▶ **INSTRUCTIONS FOR THE TASK**
Rewrite the lines from the start of the records up to and including the line with "title Free [389, 47, 1264, 205]", changing "bounding box" to "bounding rectangle" and leaving everything else unchanged.

- - -

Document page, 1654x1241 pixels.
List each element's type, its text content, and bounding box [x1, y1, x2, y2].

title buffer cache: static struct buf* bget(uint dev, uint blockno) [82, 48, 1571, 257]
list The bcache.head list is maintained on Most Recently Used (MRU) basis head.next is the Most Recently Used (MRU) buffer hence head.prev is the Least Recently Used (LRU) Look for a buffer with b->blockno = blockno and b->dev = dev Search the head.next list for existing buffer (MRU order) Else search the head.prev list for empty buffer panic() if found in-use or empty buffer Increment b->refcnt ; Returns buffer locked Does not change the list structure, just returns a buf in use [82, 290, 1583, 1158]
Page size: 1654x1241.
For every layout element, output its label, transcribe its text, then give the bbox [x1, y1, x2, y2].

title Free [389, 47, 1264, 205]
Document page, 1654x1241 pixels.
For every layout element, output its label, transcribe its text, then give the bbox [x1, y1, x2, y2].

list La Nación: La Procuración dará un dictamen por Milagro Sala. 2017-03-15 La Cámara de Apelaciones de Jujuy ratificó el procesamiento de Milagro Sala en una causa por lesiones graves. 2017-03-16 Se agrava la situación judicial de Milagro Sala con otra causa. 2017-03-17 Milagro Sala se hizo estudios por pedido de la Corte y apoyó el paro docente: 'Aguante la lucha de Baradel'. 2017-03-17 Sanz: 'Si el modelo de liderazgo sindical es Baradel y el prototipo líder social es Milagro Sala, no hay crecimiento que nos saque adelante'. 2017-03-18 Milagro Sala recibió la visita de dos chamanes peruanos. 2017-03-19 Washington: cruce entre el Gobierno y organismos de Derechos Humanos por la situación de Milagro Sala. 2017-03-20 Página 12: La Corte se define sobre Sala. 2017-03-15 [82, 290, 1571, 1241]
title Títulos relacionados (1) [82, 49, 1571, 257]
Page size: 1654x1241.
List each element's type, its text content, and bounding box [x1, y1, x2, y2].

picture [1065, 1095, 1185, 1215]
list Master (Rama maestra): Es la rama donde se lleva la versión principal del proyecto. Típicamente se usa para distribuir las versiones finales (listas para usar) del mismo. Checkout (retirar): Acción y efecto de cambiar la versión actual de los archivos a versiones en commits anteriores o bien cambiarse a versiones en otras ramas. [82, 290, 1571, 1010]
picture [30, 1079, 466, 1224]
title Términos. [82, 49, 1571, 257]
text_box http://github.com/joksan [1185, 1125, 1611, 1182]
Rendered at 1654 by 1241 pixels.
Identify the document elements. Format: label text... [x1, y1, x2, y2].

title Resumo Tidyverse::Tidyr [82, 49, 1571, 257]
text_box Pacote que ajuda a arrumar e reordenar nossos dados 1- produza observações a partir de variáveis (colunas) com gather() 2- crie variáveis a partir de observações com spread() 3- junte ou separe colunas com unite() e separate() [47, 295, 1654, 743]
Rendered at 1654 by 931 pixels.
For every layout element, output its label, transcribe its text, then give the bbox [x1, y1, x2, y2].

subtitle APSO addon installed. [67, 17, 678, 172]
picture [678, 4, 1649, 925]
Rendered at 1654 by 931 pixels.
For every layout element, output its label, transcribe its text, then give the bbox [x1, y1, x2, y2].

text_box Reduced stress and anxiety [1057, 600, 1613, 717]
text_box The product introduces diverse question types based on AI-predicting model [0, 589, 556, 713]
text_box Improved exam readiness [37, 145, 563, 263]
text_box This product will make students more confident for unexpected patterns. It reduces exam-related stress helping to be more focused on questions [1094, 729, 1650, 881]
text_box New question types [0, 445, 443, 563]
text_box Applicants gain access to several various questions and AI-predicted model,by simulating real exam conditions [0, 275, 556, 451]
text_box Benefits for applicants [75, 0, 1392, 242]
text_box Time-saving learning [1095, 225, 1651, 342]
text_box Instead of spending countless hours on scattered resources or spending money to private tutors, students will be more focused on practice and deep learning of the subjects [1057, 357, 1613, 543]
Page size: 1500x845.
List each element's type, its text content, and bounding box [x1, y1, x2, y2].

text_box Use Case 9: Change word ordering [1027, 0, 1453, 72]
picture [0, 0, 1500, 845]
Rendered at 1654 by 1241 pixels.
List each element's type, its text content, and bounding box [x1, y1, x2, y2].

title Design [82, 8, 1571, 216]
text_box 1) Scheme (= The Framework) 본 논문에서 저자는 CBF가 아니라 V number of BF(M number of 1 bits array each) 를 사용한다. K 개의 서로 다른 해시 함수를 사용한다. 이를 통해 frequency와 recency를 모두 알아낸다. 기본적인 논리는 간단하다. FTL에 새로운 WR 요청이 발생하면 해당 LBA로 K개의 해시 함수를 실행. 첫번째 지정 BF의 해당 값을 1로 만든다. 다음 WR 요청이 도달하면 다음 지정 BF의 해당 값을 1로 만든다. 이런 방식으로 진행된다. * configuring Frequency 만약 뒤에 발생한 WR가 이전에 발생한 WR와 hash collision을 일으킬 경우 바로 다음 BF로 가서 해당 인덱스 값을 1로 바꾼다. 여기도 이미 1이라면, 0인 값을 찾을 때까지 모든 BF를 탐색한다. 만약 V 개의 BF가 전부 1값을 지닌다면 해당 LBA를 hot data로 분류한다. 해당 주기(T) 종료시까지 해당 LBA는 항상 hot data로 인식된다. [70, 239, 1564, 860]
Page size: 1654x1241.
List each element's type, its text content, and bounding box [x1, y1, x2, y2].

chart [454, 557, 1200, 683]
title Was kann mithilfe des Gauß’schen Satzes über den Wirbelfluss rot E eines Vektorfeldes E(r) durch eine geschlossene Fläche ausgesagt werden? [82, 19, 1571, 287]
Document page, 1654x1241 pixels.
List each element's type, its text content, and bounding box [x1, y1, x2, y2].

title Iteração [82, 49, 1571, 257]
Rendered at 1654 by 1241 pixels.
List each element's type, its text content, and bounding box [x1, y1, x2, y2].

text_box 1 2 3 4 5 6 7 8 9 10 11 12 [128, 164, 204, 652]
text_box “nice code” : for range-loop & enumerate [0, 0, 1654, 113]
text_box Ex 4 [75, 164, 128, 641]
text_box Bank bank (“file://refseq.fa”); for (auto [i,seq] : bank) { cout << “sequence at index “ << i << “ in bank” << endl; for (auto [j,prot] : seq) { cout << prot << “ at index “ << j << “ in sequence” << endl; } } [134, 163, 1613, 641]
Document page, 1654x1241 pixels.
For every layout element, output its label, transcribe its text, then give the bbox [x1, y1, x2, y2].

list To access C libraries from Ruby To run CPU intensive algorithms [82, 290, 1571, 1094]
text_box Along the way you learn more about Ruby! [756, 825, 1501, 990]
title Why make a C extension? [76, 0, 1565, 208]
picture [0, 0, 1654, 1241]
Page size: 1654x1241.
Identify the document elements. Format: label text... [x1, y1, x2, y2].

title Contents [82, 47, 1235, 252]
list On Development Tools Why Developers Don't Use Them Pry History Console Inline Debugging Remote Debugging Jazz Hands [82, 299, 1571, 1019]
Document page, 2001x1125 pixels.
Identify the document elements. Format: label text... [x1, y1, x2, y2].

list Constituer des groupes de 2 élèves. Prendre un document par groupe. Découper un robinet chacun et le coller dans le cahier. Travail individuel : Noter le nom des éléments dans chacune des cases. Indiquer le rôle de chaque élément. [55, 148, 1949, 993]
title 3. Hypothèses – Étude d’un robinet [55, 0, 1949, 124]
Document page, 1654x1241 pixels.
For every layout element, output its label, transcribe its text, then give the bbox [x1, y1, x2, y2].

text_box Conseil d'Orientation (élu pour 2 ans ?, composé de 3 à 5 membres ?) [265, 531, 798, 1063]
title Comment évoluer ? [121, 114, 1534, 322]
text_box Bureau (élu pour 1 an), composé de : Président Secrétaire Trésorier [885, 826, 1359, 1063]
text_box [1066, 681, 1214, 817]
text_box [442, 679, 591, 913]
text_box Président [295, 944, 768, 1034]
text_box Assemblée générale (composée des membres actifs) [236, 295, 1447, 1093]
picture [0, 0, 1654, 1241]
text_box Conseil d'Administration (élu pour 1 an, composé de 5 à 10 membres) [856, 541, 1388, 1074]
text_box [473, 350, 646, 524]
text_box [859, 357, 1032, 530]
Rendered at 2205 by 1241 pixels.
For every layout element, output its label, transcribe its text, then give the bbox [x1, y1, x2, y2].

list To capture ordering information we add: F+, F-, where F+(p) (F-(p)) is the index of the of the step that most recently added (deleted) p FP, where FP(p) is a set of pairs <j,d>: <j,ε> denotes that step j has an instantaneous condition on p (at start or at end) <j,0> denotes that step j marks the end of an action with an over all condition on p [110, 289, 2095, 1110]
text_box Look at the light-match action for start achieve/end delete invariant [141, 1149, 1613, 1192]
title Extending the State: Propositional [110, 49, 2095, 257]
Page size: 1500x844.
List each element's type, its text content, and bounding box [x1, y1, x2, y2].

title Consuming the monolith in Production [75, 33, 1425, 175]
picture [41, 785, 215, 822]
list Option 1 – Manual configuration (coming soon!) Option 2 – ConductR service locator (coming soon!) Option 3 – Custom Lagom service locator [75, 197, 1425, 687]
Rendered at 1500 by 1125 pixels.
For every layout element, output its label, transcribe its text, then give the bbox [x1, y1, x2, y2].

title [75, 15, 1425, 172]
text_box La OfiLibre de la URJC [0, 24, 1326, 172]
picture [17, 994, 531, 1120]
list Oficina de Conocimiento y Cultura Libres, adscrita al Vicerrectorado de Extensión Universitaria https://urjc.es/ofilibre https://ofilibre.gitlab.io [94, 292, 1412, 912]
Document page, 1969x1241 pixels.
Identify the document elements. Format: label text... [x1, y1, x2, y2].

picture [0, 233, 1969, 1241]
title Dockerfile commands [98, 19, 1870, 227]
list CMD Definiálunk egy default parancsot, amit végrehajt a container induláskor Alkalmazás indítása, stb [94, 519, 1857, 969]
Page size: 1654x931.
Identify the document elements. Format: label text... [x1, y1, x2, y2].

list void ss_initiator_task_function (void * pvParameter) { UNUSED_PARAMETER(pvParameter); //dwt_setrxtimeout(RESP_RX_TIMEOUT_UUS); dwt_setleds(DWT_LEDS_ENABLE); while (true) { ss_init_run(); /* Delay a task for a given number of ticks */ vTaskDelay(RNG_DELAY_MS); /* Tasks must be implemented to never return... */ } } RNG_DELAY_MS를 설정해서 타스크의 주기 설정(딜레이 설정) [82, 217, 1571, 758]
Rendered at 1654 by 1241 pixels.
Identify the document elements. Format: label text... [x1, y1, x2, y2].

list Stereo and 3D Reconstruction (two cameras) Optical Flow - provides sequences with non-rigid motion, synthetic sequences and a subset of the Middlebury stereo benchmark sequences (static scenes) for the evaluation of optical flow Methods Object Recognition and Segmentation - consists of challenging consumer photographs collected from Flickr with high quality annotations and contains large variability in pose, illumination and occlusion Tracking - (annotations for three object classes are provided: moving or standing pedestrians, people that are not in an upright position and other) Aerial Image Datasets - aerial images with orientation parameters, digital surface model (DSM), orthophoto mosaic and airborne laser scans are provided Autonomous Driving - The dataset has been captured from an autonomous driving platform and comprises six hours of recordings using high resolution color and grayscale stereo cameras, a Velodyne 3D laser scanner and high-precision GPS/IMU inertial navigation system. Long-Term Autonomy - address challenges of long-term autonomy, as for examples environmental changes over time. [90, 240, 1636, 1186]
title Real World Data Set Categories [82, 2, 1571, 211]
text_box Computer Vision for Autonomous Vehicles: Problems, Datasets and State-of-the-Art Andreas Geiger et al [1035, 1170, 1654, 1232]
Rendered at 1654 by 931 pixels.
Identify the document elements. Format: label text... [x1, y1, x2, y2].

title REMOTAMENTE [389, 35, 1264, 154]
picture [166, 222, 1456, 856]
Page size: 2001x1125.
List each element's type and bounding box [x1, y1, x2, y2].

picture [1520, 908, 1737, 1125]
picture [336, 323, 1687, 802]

- - -

▶ **THE RESPONSE**
Document page, 1654x1241 pixels.
List each element's type, its text content, and bounding rectangle [x1, y1, x2, y2].

title buffer cache: static struct buf* bget(uint dev, uint blockno) [82, 48, 1571, 257]
list The bcache.head list is maintained on Most Recently Used (MRU) basis head.next is the Most Recently Used (MRU) buffer hence head.prev is the Least Recently Used (LRU) Look for a buffer with b->blockno = blockno and b->dev = dev Search the head.next list for existing buffer (MRU order) Else search the head.prev list for empty buffer panic() if found in-use or empty buffer Increment b->refcnt ; Returns buffer locked Does not change the list structure, just returns a buf in use [82, 290, 1583, 1158]
Page size: 1654x1241.
For every layout element, output its label, transcribe its text, then give the bbox [x1, y1, x2, y2].

title Free [389, 47, 1264, 205]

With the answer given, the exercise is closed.